▸ WORK ORDER
Starting at the top line and ending at the last, restate the records exactly.
━━━━━━━━
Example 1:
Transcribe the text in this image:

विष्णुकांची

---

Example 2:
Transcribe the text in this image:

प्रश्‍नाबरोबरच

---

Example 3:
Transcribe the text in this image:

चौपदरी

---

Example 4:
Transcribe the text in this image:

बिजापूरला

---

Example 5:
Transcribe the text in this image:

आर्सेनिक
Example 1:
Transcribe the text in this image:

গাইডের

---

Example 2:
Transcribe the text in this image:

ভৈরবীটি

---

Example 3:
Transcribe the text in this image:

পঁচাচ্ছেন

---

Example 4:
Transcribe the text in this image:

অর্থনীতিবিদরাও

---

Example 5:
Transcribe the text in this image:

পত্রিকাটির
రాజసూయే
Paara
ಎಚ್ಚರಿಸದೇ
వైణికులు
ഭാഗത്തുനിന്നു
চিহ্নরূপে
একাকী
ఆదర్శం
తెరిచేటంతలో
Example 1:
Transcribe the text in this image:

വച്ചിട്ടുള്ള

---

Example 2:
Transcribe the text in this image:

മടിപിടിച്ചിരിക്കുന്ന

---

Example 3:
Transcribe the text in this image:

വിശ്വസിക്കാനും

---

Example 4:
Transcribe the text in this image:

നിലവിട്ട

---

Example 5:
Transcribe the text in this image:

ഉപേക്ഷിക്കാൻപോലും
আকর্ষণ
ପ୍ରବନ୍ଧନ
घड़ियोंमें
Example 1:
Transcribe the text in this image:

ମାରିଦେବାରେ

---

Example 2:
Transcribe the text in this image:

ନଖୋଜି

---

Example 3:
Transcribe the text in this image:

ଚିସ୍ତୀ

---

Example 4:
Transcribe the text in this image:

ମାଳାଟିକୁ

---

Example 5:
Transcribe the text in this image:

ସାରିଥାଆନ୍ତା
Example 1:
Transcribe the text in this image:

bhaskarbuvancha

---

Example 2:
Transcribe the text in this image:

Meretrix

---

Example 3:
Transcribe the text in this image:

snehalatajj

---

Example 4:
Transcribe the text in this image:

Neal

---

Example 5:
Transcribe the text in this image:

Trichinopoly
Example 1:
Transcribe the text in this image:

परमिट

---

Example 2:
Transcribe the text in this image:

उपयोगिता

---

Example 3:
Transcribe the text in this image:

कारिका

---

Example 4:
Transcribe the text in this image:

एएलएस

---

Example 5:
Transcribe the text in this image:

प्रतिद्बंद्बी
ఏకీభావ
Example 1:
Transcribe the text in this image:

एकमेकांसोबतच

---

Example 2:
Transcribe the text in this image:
━━━━━━━━
▸ EXERCISE RESPONSE
Example 1:
Transcribe the text in this image:

विष्णुकांची

---

Example 2:
Transcribe the text in this image:

प्रश्‍नाबरोबरच

---

Example 3:
Transcribe the text in this image:

चौपदरी

---

Example 4:
Transcribe the text in this image:

बिजापूरला

---

Example 5:
Transcribe the text in this image:

आर्सेनिक
Example 1:
Transcribe the text in this image:

গাইডের

---

Example 2:
Transcribe the text in this image:

ভৈরবীটি

---

Example 3:
Transcribe the text in this image:

পঁচাচ্ছেন

---

Example 4:
Transcribe the text in this image:

অর্থনীতিবিদরাও

---

Example 5:
Transcribe the text in this image:

পত্রিকাটির
రాజసూయే
Paara
ಎಚ್ಚರಿಸದೇ
వైణికులు
ഭാഗത്തുനിന്നു
চিহ্নরূপে
একাকী
ఆదర్శం
తెరిచేటంతలో
Example 1:
Transcribe the text in this image:

വച്ചിട്ടുള്ള

---

Example 2:
Transcribe the text in this image:

മടിപിടിച്ചിരിക്കുന്ന

---

Example 3:
Transcribe the text in this image:

വിശ്വസിക്കാനും

---

Example 4:
Transcribe the text in this image:

നിലവിട്ട

---

Example 5:
Transcribe the text in this image:

ഉപേക്ഷിക്കാൻപോലും
আকর্ষণ
ପ୍ରବନ୍ଧନ
घड़ियोंमें
Example 1:
Transcribe the text in this image:

ମାରିଦେବାରେ

---

Example 2:
Transcribe the text in this image:

ନଖୋଜି

---

Example 3:
Transcribe the text in this image:

ଚିସ୍ତୀ

---

Example 4:
Transcribe the text in this image:

ମାଳାଟିକୁ

---

Example 5:
Transcribe the text in this image:

ସାରିଥାଆନ୍ତା
Example 1:
Transcribe the text in this image:

bhaskarbuvancha

---

Example 2:
Transcribe the text in this image:

Meretrix

---

Example 3:
Transcribe the text in this image:

snehalatajj

---

Example 4:
Transcribe the text in this image:

Neal

---

Example 5:
Transcribe the text in this image:

Trichinopoly
Example 1:
Transcribe the text in this image:

परमिट

---

Example 2:
Transcribe the text in this image:

उपयोगिता

---

Example 3:
Transcribe the text in this image:

कारिका

---

Example 4:
Transcribe the text in this image:

एएलएस

---

Example 5:
Transcribe the text in this image:

प्रतिद्बंद्बी
ఏకీభావ
Example 1:
Transcribe the text in this image:

एकमेकांसोबतच

---

Example 2:
Transcribe the text in this image:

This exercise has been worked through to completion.